§ Problem a:
Answer each question from the easement excerpt, one per line:
(i) According to Joseph Serpe's testimony, when did the defendant place the shed or container in the middle of the easement area?
(ii) How wide is the opening that the fence leaves between the defendant's property and the plaintiffs' property?
(iii) Which case does the excerpt quote for the statement that great deference is given to the trial court's findings?

§ Given text:
◆ ◆ ◆

The plaintiff Joseph Serpe testified that it was not until late 1998 that the defendant placed the shed or container "in the middle of the easement area." The defendant was questioned about a fence between his property and property of the plaintiffs. Question: "And that fence leaves a ten foot opening between his property and your property, correct?" Answer: "That's right." Question. "And that is where the easement is, correct?" Answer: "Yes." Joseph Serpe's daughter, Stephanie Scaturchio, was asked: Question: "Did you ever see your father or anyone that worked at the store exiting the back of the store and traveling across Mr. Pinto's property to throw garbage out?" Answer: "Through the easement or through his property?" Question: "Well, through the back of his property, through the easement which is depicted in Plaintiffs Exhibit One?" Answer: Yeah, of course. Well, when they could." Question: "When was the last time approximately that you observed someone go through that property behind Mr. Pinto's property and the easement there?" Answer: "Probably about four months ago, right before my father retired I was there."

The defendant offered some evidence to the effect that the plaintiffs did not use the easement to cross the defendant's property. It is obvious, however, that the referee chose to believe the testimony offered by the plaintiff. "In making this explicit factual determination, the attorney trial referee implicitly found certain witnesses to be credible and believable in their testimony. This was precisely her function as a fact finder. The resolution of conflicting factual claims falls within the province of the trial court." Nor'easter Group, Inc. v. Colossale Concrete, Inc., 207 Conn. 468, 473, 542 A.2d 692 (1988).

Additionally, "[g]reat deference is given to the trial court's findings because the trial court is responsible for weighing the evidence and determining the credibility of witnesses." Beizer v. Goepfert, 28 Conn. App. 693, 704-05, 613 A.2d 1336, cert. denied, 224 Conn. 901, 615 A.2d 1049 (1992), cert. denied, 507 U.S. 973, 113 S.Ct. 1416, 122 L.Ed.2d 786 (1993). A reviewing court should not retry the facts or assess the credibility of the witnesses. The "finder of fact is in a better position to determine the credibility of the witnesses and the weight to be accorded their testimony." Beizer v. Goepfert, supra, 28 Conn. App. 706. Moreover, the trial court is not bound by the uncontradicted testimony of any witness. Id.

◆ ◆ ◆

§ Problem b: Write out the records word for word, starting at the line that contains "Send message" and ending at the end of the records, with both ends included. Leave the pictures out.

◆ ◆ ◆

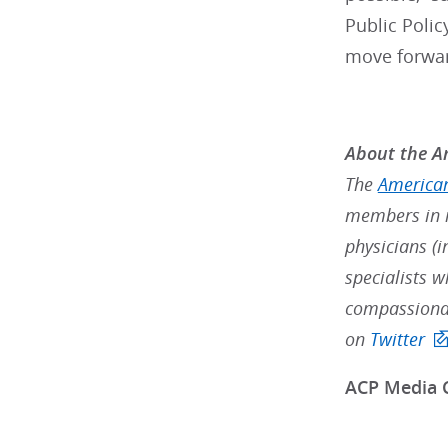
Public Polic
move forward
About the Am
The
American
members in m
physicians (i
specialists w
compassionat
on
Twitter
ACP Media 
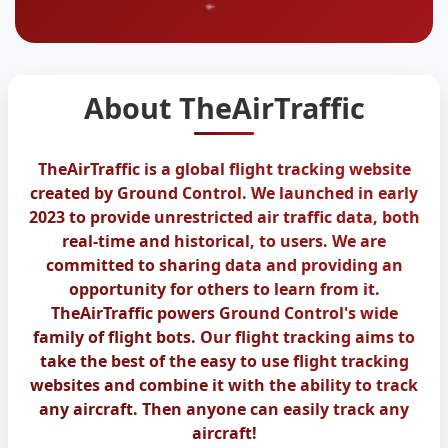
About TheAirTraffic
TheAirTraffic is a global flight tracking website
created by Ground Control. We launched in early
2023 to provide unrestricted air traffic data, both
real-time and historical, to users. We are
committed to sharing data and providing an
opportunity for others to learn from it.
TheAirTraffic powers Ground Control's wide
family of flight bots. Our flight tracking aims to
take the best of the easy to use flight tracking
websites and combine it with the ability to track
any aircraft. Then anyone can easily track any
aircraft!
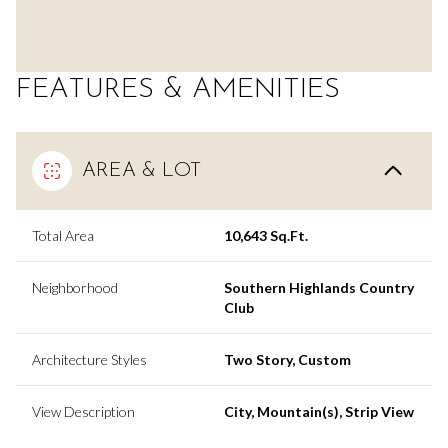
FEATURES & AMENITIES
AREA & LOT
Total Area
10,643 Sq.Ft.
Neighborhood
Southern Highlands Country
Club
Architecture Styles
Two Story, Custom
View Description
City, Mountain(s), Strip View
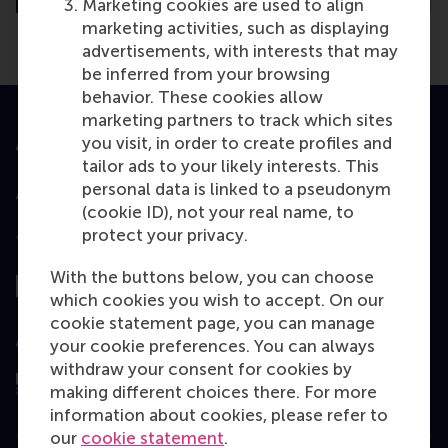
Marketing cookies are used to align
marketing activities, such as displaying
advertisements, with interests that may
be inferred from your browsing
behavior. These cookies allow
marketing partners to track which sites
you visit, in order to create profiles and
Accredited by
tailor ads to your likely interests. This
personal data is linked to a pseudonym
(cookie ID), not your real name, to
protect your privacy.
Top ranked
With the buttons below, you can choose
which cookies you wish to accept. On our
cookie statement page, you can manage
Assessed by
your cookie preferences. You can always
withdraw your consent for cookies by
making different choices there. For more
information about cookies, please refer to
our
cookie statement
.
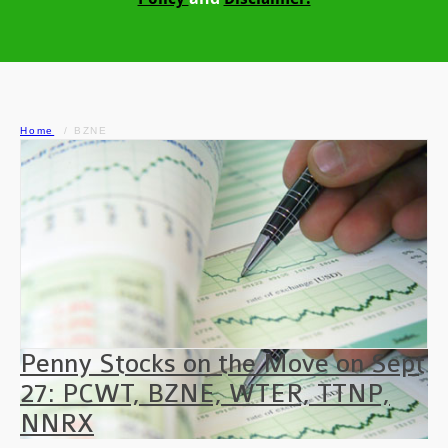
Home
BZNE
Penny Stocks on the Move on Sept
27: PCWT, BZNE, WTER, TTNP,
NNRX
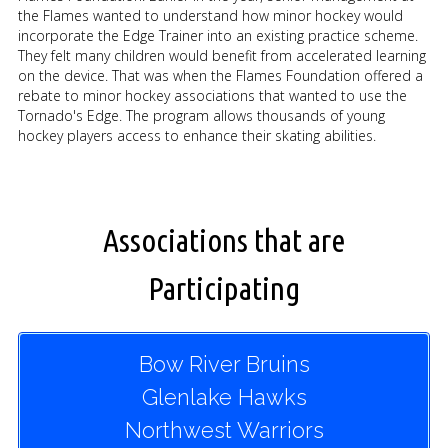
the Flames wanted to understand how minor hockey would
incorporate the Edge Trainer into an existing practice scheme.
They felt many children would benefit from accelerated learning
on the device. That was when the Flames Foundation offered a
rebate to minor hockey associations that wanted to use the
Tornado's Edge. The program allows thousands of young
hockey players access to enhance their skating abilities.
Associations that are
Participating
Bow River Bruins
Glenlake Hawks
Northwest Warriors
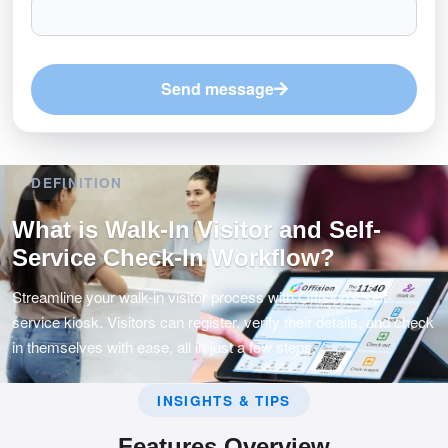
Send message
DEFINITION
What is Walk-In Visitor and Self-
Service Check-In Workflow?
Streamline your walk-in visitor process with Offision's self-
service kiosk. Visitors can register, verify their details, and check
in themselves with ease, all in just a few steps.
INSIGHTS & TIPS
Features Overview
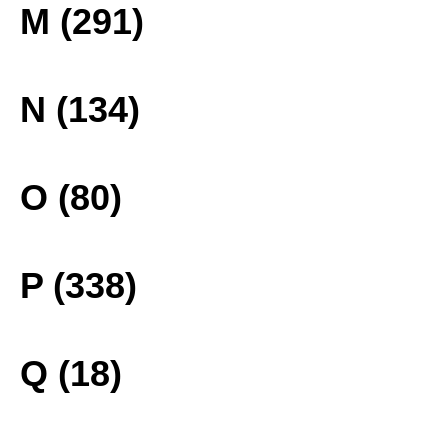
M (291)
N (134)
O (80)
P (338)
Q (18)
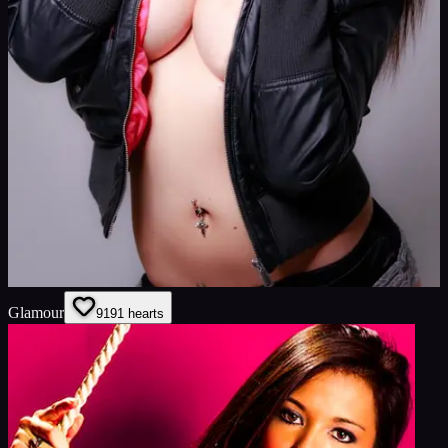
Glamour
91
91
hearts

◆ ◆ ◆

§ Expected answer a:
(i) Late 1998.
(ii) Ten feet.
(iii) Beizer v. Goepfert.

§ Expected answer b:
Send message
DEFINITION
What is Walk-In Visitor and Self-
Service Check-In Workflow?
Streamline your walk-in visitor process with Offision's self-
service kiosk. Visitors can register, verify their details, and check
in themselves with ease, all in just a few steps.
INSIGHTS & TIPS
Features Overview
M (291)
N (134)
O (80)
P (338)
Q (18)
Glamour
91
91
hearts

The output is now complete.